どんだけ偉いんだよ、あの強烈な先輩は……。
赤眼鏡の登場で幾分余裕ができたオレは、覚悟を決めて立ち上がった。
「わかったよ。どこにでも行くから、その物騒な物はしまってくれよ」
刀を抜いているヤツに向かって声をかける。
部屋に踏み込んできた男がひとつうなずくと、庭にいた連中が刀を鞘に収めた。
こいつがお庭衆とやらのリーダーか。
「では、参りましょう。豪様も」
「へいへい」
赤眼鏡がオレの横に並ぶ。赤眼鏡にも一応『様』がつくんだな。それなのに、なんでオレには『とやら』しかつかないんだ。

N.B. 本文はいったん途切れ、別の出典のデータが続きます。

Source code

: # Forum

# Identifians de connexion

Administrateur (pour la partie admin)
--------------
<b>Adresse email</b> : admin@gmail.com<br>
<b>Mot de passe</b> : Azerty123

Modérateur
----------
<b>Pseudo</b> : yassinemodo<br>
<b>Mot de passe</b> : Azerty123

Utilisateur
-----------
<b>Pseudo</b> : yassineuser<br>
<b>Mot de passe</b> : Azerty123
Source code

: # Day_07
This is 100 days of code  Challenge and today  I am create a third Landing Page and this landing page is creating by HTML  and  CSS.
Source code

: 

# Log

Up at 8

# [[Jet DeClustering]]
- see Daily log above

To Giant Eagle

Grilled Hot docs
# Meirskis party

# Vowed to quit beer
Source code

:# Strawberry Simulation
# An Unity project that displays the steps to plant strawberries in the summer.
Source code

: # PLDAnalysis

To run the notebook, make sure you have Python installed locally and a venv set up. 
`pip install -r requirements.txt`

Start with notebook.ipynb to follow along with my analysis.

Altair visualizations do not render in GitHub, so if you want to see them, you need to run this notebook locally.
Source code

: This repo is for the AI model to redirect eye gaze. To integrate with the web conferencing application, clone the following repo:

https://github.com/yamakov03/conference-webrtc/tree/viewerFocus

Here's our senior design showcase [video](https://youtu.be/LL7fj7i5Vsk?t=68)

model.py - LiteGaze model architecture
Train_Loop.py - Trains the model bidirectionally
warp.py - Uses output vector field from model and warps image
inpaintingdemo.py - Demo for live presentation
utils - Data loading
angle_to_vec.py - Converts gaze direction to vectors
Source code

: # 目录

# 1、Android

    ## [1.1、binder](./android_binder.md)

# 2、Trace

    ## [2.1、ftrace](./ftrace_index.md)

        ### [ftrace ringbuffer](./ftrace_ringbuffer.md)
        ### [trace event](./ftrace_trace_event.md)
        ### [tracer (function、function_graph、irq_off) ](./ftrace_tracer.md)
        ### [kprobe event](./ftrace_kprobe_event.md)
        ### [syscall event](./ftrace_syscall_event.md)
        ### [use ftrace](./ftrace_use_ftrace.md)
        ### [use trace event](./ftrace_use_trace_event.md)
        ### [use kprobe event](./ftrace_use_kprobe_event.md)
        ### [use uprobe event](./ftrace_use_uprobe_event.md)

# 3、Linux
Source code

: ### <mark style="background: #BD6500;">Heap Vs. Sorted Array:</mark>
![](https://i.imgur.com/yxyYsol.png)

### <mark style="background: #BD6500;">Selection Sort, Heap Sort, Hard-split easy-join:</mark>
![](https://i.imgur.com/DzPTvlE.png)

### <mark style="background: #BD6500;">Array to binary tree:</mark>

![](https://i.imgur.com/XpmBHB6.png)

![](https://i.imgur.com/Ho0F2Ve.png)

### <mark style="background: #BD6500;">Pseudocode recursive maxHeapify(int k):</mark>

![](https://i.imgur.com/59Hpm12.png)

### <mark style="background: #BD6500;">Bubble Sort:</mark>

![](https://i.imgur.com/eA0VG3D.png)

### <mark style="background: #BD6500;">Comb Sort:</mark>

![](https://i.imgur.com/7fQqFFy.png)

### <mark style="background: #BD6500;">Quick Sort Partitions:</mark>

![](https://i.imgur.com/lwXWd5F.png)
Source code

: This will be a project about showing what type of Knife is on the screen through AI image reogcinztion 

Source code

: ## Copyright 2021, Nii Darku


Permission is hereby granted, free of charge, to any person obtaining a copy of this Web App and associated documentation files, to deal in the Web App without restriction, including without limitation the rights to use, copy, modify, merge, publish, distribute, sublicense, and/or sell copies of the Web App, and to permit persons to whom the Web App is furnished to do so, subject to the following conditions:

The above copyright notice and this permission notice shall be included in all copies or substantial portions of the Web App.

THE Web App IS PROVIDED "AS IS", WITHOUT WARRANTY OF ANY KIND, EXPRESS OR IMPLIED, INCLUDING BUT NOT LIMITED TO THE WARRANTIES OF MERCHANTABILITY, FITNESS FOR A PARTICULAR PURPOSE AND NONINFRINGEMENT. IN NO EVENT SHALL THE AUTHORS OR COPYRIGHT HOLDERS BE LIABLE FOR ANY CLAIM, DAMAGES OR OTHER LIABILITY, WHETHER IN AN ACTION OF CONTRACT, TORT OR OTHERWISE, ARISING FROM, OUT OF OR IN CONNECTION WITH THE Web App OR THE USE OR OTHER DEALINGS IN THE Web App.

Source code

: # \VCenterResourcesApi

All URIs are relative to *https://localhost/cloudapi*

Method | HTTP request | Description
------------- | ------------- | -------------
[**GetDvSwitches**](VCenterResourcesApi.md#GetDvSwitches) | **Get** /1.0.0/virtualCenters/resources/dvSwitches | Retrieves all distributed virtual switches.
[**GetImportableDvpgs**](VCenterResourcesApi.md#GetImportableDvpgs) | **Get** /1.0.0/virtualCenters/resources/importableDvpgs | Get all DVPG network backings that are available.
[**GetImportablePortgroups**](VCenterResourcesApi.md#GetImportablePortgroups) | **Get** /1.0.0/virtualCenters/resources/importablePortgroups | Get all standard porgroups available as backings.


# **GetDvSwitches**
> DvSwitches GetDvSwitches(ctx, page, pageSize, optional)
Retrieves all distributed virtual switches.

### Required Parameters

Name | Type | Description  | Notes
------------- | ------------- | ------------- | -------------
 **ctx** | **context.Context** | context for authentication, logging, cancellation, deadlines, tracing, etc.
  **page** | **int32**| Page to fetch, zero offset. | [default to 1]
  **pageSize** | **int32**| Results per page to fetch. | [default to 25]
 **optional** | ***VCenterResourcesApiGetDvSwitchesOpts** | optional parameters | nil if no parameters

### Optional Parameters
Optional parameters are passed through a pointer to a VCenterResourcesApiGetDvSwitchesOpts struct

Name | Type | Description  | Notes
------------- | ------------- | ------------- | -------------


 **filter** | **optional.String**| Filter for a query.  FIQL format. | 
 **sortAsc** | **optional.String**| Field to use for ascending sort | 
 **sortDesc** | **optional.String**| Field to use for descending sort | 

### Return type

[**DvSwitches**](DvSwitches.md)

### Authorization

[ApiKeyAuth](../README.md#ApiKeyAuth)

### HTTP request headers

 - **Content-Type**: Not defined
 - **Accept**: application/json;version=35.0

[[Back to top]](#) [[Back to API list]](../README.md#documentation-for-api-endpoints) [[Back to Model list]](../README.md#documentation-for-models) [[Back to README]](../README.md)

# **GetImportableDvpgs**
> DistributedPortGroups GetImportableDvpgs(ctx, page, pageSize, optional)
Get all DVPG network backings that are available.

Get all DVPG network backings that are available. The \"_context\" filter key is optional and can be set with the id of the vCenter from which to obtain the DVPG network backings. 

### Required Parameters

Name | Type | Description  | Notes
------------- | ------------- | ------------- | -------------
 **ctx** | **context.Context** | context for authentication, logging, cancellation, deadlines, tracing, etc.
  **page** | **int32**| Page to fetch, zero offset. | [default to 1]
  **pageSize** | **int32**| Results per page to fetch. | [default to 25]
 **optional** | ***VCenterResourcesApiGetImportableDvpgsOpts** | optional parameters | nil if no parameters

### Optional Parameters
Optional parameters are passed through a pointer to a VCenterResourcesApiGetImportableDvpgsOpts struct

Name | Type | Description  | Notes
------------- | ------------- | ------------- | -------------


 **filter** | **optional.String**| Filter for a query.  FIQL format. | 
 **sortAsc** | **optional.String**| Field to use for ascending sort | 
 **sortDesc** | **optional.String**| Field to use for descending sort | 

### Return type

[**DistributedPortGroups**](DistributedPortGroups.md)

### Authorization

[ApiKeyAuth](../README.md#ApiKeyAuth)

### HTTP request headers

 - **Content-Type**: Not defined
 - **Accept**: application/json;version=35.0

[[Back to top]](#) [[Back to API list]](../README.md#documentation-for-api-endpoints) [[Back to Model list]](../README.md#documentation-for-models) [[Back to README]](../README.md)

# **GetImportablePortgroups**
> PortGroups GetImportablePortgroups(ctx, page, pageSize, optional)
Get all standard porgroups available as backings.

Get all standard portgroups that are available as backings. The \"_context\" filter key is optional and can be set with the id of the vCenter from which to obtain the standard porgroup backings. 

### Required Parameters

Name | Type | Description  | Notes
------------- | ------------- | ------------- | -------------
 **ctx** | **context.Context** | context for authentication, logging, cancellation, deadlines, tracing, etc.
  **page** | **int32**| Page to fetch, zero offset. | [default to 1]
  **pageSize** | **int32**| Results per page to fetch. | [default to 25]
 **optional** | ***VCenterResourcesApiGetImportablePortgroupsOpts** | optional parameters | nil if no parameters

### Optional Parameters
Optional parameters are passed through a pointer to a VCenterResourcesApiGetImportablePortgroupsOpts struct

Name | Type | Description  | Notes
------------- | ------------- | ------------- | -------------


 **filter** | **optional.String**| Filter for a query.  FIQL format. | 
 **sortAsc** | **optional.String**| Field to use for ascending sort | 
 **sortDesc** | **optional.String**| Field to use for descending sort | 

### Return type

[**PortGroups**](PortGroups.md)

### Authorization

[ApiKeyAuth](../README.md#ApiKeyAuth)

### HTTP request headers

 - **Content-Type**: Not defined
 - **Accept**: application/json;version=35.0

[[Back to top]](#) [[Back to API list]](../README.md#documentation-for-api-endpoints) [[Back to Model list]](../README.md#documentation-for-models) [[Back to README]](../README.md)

まあ、『様』なり『殿』なりをつけてもらいたいとは思わないけどな。
「これが本家のやり方ってわけか?」
「まさにその通り。百聞は一見にしかず。いい勉強になっただろ」
オレが声を潜めて聞くと、赤眼鏡が口の端を片方だけ上げた。
まったく、こんなことになるとは夢にも思ってなかった。
しかも当初の目的を全く達成できていない。
ついさっき脱いだばかりの靴を履きながら、オレはため息を吐いた。